近幾年全球氣候異常，導致氣候時節混亂，而農業也在氣候異常的影響下，變得更加難以生存，隨著科技進步與物聯網的普及發展，開始有研究論文設計自動灌溉的系統，但許多論文都是採用統一式灌溉，採用統一式灌溉可能會因為地形緣故導致部分區域的土壤濕度可能過高，因此本論文決定設計一個能夠顧及全部土壤面積濕度，並將土壤濕度維持在一特定範圍的智慧型土壤恆濕自動灌溉系統。本論文主要設計了一個透過土壤濕度的資料數據收集建立水分在培土壤中的消耗模型，透過此一模型建立智慧型的均濕灌溉系統，主要的做法是透過水分在土壤中的消耗模型，計算下一次的給水時間點應該在哪裡，除了事先收集的數值外，本論文系統還能夠透過將每次灌溉後的濕度變化儲存到資料庫中，當要進行給水時間點時，則會優先搜尋資料庫中的數據使用進行計算，以達到自我學習。本文的水分消耗模型先透過大量、不同深度、不同距離的土壤水分資料收集，在透過一次迴歸函數推算水分在土壤的消耗速度。有了該迴歸函數便可以依此做為土壤水分數值的預測，最後再透過實際測量結果與計算推測出之結果，驗證此自動灌溉系統，實驗結果顯示，在灌溉間隔2小時的濕度值的預測誤差為1.07%，而灌溉間隔3小時的濕度值的預測誤差為0.79%，灌溉間隔4小時的濕度值的預測誤差為0.47%。在結合三軸移動系統以後，我們的方法也能夠將多個區域的土壤濕度保持在一特定範圍中，且維持時間最高也可達到70%的總實驗時間。

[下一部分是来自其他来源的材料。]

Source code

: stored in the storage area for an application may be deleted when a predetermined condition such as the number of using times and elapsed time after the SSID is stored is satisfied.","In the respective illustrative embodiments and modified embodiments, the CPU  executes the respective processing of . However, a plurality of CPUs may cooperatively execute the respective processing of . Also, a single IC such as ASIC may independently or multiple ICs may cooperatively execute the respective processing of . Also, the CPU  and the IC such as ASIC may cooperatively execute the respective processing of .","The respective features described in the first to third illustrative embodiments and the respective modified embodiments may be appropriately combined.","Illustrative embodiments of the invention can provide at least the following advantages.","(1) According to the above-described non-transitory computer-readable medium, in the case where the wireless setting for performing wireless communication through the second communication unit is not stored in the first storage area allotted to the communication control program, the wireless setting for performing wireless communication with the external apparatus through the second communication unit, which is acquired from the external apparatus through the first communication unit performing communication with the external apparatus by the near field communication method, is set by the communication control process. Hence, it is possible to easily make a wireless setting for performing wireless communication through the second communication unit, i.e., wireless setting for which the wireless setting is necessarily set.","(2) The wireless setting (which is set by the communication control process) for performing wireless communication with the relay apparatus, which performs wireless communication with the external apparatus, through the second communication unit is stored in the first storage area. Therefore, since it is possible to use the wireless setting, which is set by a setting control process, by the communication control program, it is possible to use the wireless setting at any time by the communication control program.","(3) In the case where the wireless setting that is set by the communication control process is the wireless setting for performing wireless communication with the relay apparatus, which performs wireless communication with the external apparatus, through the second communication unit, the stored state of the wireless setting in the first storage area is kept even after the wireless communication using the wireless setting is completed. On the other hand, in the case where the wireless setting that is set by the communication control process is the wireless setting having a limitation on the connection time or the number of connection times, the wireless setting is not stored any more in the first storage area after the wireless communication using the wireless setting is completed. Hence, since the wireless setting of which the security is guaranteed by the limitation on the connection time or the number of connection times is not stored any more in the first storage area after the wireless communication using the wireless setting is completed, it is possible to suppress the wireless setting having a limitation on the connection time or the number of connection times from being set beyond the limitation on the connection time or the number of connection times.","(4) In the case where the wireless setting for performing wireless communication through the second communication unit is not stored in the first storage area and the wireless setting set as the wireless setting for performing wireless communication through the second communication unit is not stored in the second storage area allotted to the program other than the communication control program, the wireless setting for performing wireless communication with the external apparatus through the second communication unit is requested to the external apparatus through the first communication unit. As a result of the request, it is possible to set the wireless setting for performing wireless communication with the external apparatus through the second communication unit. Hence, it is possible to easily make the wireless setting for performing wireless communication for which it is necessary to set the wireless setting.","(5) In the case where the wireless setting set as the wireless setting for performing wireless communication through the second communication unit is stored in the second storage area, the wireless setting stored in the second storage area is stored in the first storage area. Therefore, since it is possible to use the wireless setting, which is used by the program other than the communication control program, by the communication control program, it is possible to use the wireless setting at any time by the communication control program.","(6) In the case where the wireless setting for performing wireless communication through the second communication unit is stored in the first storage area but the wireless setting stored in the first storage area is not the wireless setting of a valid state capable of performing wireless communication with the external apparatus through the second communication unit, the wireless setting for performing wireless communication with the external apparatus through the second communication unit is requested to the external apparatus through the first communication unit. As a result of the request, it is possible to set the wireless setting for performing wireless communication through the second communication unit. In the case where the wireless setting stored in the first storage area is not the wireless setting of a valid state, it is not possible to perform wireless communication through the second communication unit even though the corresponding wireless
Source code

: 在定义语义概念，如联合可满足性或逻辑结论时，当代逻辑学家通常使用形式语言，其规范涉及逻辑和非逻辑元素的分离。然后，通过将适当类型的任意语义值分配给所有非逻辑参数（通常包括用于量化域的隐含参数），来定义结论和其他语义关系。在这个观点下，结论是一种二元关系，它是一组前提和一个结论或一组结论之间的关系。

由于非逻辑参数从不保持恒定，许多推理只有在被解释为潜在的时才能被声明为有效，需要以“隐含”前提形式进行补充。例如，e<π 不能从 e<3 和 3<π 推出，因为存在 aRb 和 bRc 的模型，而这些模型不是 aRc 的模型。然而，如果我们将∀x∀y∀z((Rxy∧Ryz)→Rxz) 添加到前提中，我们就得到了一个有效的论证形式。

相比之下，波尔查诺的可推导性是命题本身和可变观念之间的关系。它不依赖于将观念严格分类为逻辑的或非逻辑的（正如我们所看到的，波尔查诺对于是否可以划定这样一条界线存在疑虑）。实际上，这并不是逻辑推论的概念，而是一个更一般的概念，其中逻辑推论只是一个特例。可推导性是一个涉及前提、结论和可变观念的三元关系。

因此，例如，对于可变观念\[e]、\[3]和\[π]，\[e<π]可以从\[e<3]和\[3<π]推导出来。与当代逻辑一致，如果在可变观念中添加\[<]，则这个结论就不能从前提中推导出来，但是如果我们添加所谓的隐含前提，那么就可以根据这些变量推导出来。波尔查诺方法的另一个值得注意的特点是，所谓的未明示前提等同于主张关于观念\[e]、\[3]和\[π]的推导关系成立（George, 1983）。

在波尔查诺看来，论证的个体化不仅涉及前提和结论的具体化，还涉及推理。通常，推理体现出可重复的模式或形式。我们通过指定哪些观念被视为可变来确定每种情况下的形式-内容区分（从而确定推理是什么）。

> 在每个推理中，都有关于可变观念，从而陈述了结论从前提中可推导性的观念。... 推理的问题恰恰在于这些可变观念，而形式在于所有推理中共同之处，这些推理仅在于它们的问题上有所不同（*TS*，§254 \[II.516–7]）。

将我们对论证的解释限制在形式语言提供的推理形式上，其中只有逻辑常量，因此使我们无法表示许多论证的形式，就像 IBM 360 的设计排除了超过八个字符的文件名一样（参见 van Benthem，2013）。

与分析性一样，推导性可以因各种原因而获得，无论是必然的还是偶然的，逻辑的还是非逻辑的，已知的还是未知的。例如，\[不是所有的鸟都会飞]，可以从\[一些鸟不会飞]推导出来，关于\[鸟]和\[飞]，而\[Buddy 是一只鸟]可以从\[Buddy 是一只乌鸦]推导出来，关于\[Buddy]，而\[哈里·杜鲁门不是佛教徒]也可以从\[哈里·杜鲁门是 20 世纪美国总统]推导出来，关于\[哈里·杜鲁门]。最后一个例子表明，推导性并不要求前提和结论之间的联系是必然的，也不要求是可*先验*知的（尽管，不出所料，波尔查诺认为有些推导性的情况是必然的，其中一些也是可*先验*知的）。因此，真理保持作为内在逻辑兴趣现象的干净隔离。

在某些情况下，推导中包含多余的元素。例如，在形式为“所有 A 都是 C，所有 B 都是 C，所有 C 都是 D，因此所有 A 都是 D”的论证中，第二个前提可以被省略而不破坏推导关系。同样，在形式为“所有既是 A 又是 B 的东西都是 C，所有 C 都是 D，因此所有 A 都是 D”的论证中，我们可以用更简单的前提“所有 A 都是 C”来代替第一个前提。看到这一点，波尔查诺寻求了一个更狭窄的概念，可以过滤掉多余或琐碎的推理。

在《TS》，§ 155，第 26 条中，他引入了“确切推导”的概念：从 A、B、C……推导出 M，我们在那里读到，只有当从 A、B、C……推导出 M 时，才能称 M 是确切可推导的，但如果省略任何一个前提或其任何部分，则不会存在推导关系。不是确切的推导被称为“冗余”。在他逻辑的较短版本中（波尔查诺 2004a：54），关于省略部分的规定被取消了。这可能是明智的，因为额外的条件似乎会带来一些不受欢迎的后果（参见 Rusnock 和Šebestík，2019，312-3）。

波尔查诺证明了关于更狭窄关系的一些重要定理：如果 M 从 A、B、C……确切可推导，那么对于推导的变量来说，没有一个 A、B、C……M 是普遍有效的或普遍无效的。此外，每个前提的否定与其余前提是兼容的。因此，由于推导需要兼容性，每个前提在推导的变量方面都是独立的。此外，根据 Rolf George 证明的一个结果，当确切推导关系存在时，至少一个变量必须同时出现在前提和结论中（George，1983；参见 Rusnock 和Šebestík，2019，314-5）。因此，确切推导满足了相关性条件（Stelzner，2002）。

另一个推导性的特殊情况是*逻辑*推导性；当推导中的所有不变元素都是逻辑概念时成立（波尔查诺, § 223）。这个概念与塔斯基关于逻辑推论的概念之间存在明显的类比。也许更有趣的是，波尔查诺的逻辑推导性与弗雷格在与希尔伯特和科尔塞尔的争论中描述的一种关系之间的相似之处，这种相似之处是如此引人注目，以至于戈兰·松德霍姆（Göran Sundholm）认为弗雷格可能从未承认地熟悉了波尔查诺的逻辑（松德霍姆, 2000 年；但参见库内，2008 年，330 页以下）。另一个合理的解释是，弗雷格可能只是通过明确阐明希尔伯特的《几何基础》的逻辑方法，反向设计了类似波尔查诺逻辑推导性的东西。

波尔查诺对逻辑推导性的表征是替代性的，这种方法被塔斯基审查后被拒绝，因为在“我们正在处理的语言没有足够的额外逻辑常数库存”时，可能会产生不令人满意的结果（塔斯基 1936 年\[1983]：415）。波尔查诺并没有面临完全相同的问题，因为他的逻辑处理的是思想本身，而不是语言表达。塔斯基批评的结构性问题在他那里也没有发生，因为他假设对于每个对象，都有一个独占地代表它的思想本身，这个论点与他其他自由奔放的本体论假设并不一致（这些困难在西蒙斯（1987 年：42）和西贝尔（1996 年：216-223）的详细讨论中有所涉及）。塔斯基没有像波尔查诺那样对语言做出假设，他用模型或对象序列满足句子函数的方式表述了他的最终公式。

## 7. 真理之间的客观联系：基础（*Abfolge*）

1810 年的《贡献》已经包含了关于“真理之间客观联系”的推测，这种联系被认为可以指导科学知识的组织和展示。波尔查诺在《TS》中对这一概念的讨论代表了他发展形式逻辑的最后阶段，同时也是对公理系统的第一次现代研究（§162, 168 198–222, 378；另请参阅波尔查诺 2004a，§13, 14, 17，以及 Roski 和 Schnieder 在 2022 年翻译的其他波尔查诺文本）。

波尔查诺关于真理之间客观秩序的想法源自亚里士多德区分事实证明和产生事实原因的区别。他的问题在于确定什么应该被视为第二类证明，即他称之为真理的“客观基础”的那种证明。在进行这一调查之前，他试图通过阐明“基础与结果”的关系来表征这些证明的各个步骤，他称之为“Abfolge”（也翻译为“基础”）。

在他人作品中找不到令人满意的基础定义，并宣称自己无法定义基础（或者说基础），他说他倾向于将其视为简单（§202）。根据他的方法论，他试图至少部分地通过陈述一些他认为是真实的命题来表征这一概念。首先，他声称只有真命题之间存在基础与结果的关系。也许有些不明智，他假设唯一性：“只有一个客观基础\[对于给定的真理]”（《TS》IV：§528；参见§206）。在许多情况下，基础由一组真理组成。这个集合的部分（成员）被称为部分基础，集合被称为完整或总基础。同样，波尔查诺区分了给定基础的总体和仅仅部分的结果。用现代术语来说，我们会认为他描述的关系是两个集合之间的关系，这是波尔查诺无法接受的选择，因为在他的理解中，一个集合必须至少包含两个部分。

In recent years, global climate anomalies have caused climate turmoil, and agriculture has become more difficult to survive under the influence of climate anomalies. Fortunately, with the advancement of science and technology and the popularization of the internet of things, there have been research systems designed to automatically irrigate systems, but many papers use uniform irrigation. The uniform irrigation may cause the soil humidity in some areas to be too high due to the topography. Therefore, this paper decided to design an intelligent constant-humidity irrigation system. This paper mainly designs a model for the consumption of water in the soil through the data collection of soil moisture. By using this model, an intelligent constant-humidity irrigation system is established. The main method is to calculate the next time the water supply should be based on the water consumption model in the soil. In addition to the previously collected values, the paper system can also store the humidity changes after each irrigation into the database. At the time of water supply, the data in the database will be searched first for calculation to achieve self-learning. This paper builds the soil humidity consumption model by collecting humidity data of soil. An intelligent constant-humidity irrigation system is implemented based on this model. The main idea is to predict the soil humidity according to the collected humidity data. A large number of different depths and different distances soil humidity are collected and then the regression function is applied to estimate the trend of humidity variation. The forecasting humidity is according to the regression function and is verified via the automatic irrigation system. Experimental results show that the prediction error of the humidity value at the irrigation interval of 2 hours is 1.07%, and the prediction error of the humidity value at the irrigation interval of 3 hours is 0.79%, and the prediction error of the humidity value at the irrigation interval of 4 hours is 0.47%. After combining the three-axis moving system, our method can also maintain the soil humidity in multiple areas with a specific range, and the maintenance time can reach 70% of the total experimental time.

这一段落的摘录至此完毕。